[TASK DATA]
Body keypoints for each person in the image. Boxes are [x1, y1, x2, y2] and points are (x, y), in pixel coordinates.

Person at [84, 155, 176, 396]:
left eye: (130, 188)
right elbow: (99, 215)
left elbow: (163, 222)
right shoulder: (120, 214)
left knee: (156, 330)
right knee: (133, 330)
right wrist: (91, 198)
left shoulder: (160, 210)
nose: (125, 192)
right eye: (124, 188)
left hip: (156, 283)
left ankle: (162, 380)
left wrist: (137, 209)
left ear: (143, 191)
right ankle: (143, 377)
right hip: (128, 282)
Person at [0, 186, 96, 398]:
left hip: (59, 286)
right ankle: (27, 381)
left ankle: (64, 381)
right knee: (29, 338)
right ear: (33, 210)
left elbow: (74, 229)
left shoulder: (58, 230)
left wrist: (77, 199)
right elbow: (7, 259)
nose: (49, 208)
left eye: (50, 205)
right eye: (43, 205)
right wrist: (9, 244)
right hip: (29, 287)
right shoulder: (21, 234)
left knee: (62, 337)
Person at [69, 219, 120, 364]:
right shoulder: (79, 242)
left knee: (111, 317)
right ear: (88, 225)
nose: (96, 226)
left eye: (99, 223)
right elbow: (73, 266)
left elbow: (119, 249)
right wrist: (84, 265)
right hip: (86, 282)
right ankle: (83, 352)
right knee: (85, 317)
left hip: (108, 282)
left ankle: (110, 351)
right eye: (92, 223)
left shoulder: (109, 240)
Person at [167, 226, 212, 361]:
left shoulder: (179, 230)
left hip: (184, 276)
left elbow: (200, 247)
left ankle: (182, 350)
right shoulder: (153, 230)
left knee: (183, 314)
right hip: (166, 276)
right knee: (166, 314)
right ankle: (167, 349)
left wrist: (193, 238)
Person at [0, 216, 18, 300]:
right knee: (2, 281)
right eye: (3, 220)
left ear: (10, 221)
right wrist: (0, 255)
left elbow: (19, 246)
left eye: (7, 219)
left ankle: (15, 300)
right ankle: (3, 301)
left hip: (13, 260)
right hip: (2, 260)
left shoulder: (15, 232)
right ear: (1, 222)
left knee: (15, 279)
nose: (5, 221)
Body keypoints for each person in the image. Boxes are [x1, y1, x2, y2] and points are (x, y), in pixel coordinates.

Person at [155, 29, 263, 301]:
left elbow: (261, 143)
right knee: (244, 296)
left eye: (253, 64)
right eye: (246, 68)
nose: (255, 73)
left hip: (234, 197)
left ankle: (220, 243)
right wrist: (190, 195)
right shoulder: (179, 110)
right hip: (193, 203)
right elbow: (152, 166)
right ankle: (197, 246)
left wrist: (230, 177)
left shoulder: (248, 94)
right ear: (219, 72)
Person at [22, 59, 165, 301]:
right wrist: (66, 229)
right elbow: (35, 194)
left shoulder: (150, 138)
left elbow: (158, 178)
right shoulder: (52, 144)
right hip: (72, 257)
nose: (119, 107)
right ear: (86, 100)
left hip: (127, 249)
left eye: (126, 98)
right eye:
[/TASK DATA]
[TASK DATA]
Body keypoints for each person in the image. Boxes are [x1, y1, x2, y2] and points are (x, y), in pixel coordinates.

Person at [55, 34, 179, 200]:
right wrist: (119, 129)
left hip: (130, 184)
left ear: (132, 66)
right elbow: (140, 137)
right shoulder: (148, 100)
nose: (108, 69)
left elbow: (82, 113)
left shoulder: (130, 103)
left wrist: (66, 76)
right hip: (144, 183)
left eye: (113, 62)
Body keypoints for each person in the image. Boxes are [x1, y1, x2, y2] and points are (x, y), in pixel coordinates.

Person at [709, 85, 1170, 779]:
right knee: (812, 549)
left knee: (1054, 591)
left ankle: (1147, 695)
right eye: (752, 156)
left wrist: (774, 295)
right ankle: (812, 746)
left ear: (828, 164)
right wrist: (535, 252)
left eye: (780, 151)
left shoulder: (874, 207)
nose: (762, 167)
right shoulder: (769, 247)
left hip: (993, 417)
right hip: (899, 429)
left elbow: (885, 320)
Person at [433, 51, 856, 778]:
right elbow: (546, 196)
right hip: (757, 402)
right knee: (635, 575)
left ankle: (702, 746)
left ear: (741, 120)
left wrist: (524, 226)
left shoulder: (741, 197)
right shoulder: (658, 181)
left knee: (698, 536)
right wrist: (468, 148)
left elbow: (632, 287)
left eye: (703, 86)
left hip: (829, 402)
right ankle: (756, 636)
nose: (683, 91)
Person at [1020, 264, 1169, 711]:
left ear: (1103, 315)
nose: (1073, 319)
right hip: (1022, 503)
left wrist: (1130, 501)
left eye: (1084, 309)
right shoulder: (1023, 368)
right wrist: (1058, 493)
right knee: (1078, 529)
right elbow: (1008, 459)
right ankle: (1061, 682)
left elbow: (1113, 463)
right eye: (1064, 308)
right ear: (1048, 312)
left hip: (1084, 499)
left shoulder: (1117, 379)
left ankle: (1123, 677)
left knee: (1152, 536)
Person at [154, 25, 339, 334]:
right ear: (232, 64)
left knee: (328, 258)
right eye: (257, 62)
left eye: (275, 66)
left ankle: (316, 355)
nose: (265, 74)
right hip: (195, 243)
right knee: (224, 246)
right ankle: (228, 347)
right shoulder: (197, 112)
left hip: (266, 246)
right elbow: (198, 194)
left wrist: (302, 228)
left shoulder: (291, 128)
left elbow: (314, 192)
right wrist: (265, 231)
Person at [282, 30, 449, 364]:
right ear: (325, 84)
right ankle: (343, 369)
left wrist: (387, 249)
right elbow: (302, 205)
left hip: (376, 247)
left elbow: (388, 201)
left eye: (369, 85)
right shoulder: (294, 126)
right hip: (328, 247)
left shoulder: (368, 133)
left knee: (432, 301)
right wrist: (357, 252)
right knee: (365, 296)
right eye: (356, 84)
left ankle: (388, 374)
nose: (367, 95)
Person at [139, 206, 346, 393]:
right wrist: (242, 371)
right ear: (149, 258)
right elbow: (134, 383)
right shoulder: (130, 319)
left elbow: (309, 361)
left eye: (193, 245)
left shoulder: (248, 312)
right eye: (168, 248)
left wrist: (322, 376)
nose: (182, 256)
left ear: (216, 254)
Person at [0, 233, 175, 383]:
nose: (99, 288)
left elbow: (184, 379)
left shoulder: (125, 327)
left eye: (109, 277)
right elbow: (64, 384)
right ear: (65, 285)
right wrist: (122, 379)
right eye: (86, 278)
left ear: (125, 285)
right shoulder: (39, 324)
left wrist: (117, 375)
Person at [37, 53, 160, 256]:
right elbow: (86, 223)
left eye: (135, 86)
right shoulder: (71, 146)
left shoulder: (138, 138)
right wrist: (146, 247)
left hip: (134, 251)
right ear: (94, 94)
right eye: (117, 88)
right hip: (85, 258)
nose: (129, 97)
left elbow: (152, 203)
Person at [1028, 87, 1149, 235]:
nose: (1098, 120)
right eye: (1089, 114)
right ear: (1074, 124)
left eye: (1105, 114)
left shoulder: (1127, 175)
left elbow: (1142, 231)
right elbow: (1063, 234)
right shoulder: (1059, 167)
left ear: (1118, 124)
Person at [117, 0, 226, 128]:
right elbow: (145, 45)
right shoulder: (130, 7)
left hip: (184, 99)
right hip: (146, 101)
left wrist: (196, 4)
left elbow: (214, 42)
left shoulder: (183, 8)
[/TASK DATA]
[TASK DATA]
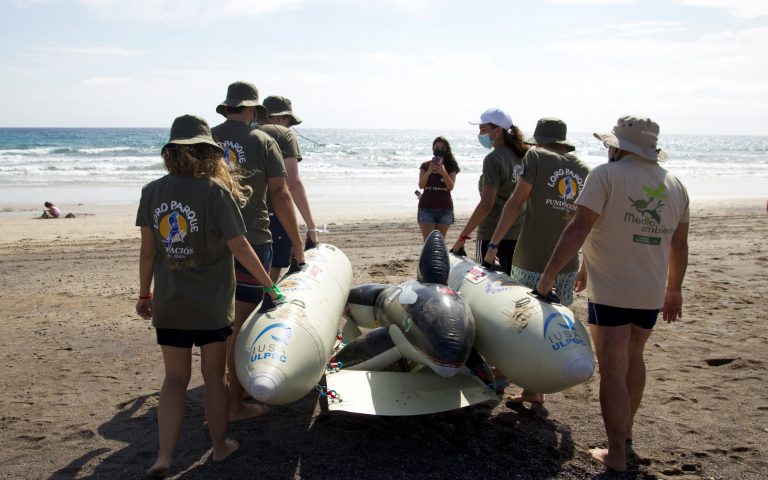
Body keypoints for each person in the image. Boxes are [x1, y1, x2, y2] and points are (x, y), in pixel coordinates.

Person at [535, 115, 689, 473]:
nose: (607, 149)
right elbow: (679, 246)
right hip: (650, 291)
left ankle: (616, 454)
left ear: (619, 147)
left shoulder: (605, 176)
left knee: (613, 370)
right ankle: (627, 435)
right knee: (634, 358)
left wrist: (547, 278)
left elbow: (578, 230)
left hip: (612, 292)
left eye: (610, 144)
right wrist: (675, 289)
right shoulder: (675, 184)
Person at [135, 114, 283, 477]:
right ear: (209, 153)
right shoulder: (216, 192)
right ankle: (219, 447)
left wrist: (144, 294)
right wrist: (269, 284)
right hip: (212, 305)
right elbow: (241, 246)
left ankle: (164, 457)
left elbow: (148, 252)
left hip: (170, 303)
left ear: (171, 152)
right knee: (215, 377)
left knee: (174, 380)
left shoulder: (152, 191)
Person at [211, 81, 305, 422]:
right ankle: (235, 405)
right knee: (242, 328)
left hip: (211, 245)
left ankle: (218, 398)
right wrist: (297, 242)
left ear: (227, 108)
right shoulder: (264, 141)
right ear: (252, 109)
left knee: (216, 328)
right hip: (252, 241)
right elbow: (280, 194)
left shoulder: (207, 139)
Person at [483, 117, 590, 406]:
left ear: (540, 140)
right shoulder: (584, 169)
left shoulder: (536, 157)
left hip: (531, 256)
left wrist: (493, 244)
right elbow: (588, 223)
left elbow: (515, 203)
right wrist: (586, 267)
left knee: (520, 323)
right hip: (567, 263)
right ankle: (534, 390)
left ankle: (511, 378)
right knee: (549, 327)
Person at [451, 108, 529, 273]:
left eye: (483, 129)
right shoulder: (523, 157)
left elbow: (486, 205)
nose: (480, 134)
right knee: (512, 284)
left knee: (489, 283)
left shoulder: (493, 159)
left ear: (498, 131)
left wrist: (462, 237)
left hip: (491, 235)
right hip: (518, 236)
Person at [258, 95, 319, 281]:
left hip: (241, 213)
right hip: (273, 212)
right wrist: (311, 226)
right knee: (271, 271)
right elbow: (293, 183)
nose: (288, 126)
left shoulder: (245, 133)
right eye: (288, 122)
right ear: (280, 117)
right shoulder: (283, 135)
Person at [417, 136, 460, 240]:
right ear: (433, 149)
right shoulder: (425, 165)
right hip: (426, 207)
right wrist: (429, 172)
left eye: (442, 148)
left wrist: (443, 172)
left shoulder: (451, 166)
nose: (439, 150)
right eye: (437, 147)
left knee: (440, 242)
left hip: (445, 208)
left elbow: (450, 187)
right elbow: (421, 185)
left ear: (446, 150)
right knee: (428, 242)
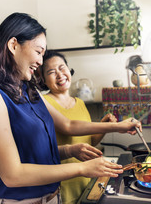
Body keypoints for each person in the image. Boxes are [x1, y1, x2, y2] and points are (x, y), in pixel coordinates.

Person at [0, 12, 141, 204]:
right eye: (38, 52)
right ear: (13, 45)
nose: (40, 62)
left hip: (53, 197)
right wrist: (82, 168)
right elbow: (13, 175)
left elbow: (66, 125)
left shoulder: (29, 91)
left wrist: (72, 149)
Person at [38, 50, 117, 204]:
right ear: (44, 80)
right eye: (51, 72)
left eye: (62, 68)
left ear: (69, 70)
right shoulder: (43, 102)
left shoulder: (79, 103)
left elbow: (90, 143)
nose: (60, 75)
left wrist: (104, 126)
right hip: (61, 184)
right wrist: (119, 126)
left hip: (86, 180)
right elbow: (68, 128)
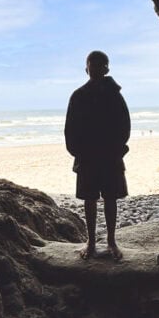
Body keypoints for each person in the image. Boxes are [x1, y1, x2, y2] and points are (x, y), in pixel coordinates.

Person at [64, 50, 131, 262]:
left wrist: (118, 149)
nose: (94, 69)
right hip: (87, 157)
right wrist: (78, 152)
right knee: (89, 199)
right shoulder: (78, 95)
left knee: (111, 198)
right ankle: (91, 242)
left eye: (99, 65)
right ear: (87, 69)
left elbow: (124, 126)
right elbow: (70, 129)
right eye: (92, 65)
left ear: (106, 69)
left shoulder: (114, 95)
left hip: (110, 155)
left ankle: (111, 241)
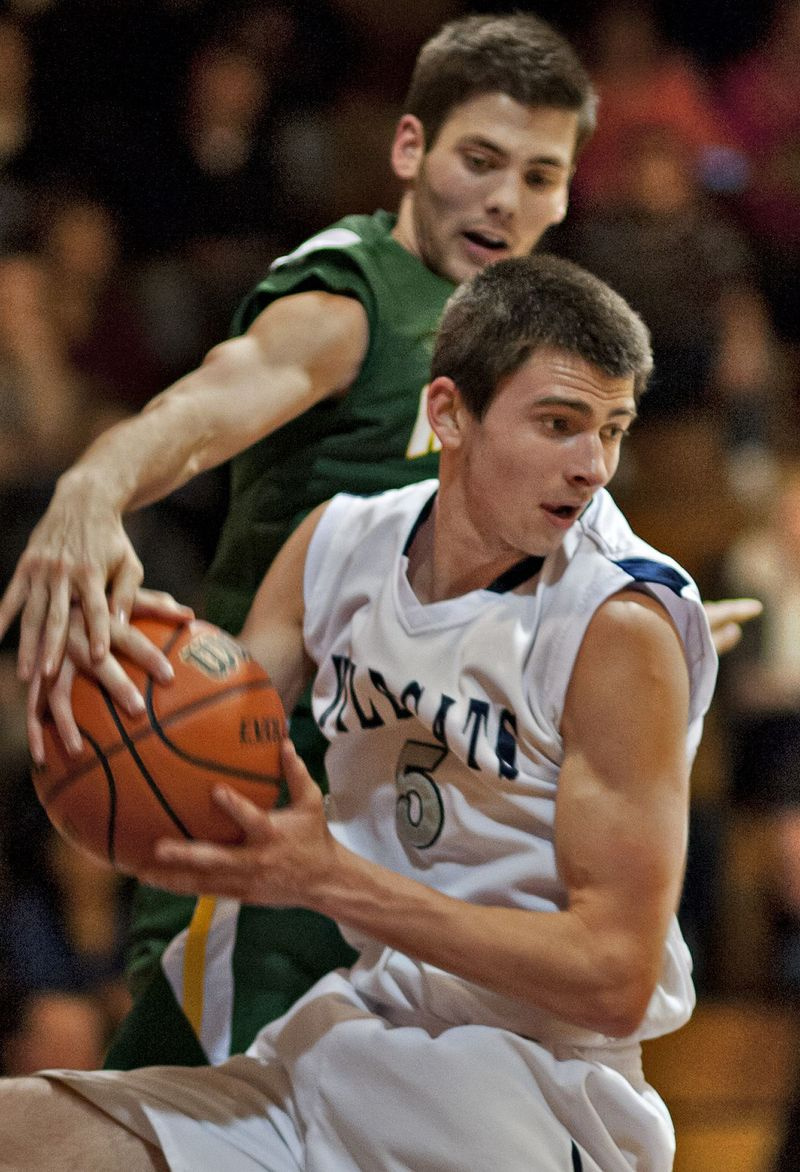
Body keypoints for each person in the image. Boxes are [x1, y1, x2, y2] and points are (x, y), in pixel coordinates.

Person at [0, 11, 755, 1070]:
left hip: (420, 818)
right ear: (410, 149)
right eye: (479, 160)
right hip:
[/TASK DATA]
WORK INSTRUCTIONS: In the data above, find the line with "left elbow: (152, 203)" and the line with "left ear: (1118, 124)". Retype both, plus every line between them, exactly.

EXPECTED OUTPUT:
left elbow: (152, 203)
Person at [1028, 87, 1149, 235]:
nose: (1098, 120)
right eye: (1089, 114)
right ear: (1074, 124)
left eye: (1105, 114)
left shoulder: (1127, 175)
left elbow: (1142, 231)
right elbow: (1063, 234)
right shoulder: (1059, 167)
left ear: (1118, 124)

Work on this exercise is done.